Levels of Difficulty:
We use generated datasets to examine computational accuracy at different stiffness levels. Using the benchmark work of Simon and Lesage (1989), our generated datasets have the number of constant leading digits set to 9, 10, 11, 12, 13 or 14, with 11 observations in each of the six datasets.
Datasets are ordered by level of difficulty (lower, average, and higher) according to their stiffness, the number of constant leading digits. This ordering is simply meant to provide rough guidance for the user; producing correct results on a dataset of higher difficulty does not imply that your software will correctly solve all datasets of average or even lower difficulty.
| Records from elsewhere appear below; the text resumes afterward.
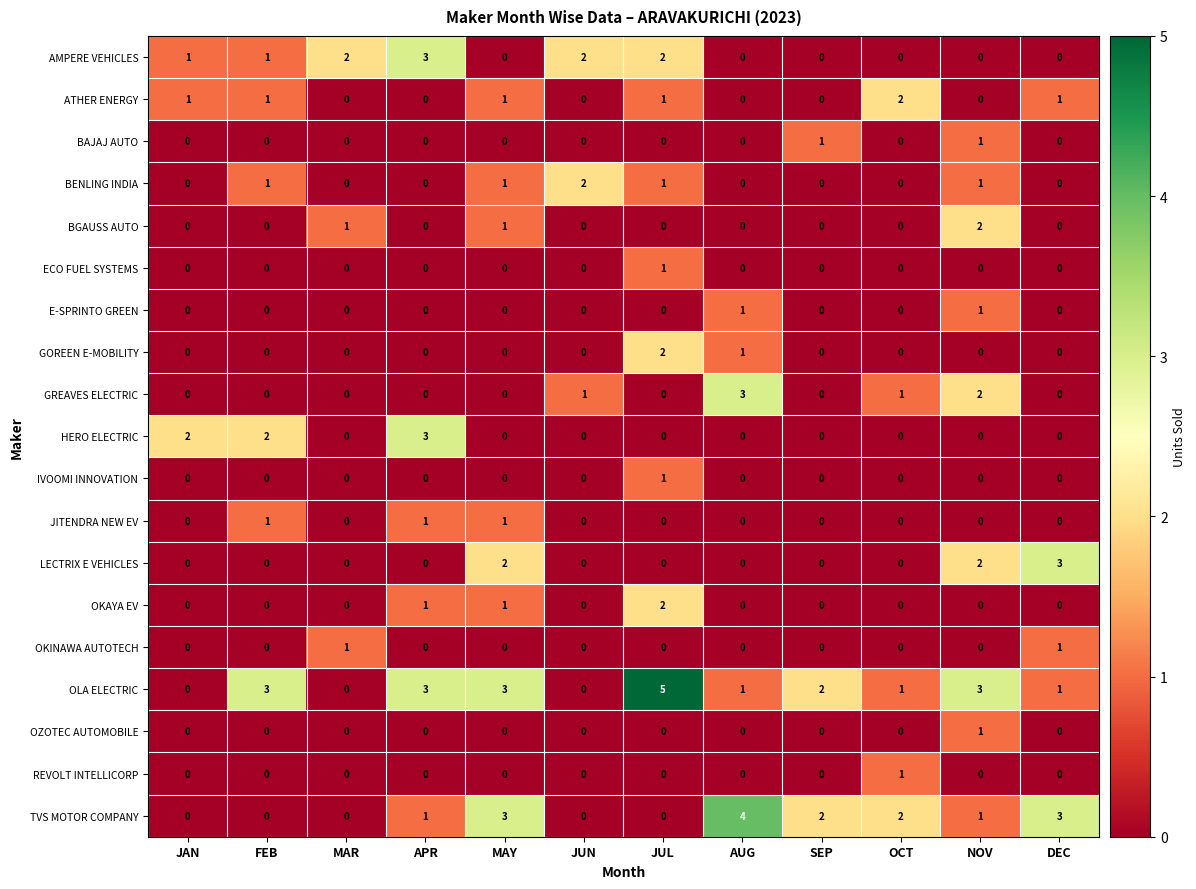

Is it true that LECTRIX E VEHICLES equals 1 at NOV?

False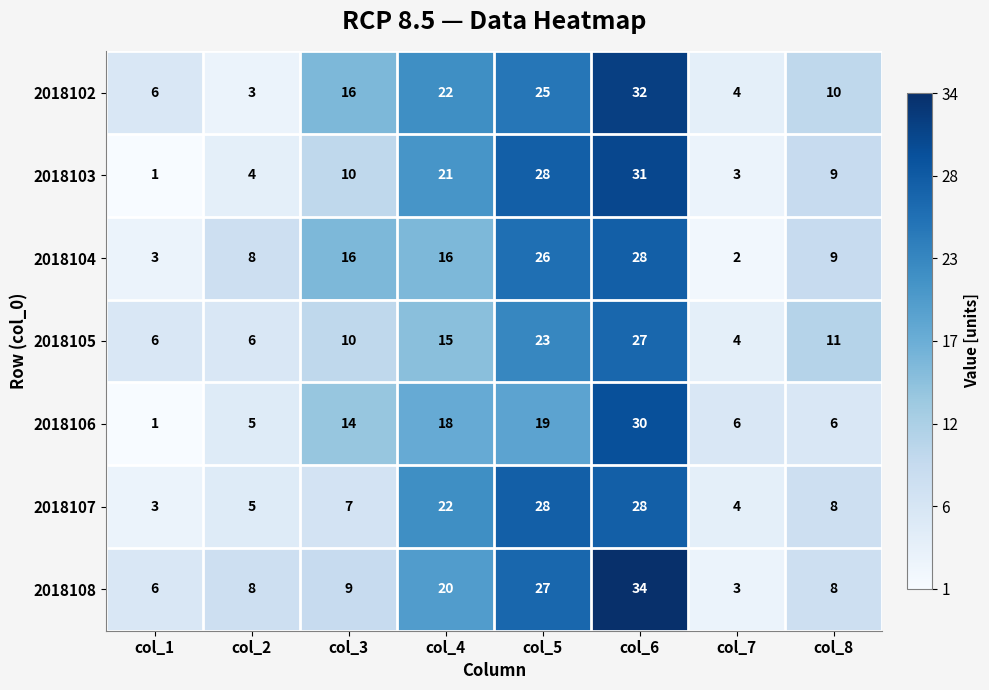

Which series changed the most between col_2 and col_5?

2018103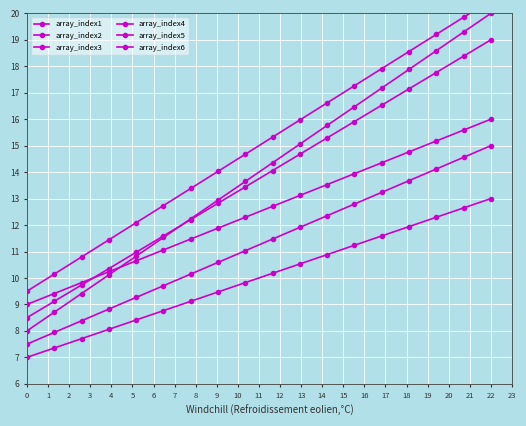

What is the value of the array_index2 point at the 12th from the left?

12.4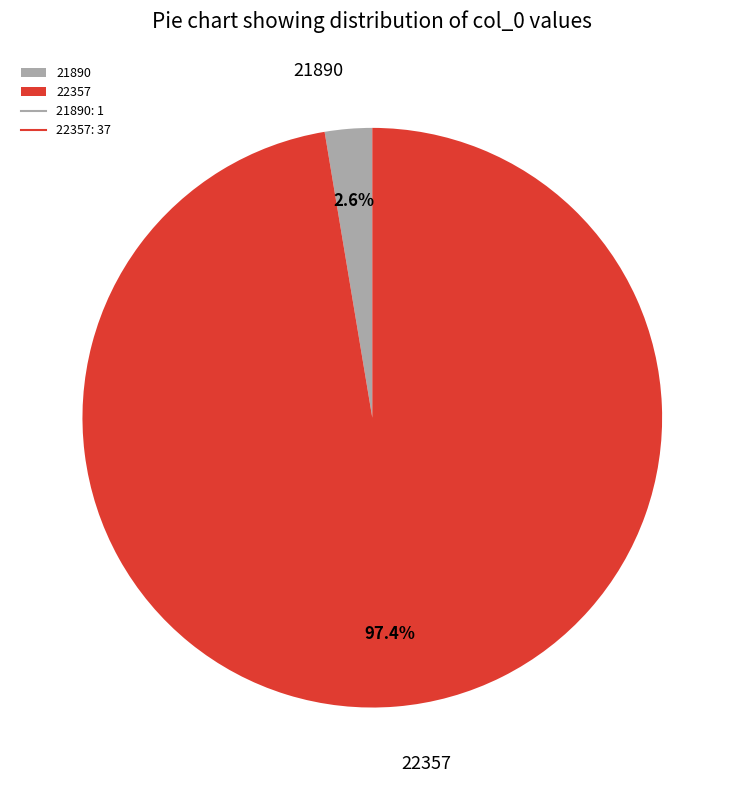

Which category has the smallest portion of the pie?

21890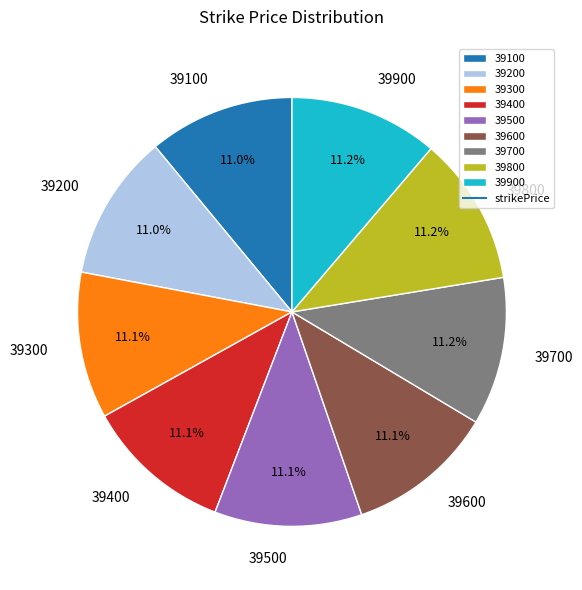

What is the ratio of the value at 39600 to the value at 39500?

1.0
Of the 6 datasets, two datasets are of the lower level of difficulty, two are of average level of difficulty, and two of higher level of difficulty corresponding to having the leading digits 9 and 10, 11 and 12, 13 and 14 respectively.
Possible Computational Accuracy Improvements:
To improve computational accuracy to a dataset, one remedial measure is to carry out the MCMC computation with the leading digit subtracted from the datasets. Then insert the leading digit back to the MCMC result to restore the original scale of the data before performing the final statistical analysis. Another improvement is to make sure that the sample standard deviation is computed by the formula which first computes deviations about the mean before squaring and summing, as opposed to using the old desk calculator formula of a generation ago which involves the (computationally unstable) difference of 2 large numbers: the sums of squares of the raw data (uncentered) and the sum of the squared sample mean.
As noted in the General Background Information producing correct results for all datasets in this collection does not imply that your software will do the same for your own particular dataset. It will, however, provide some degree of assurance, in the sense that your package provides correct results for datasets known to yield incorrect results for some software.
We plan to update this collection of datasets in the future, and welcome your feedback on specific datasets to include, and on other ways to improve this web service.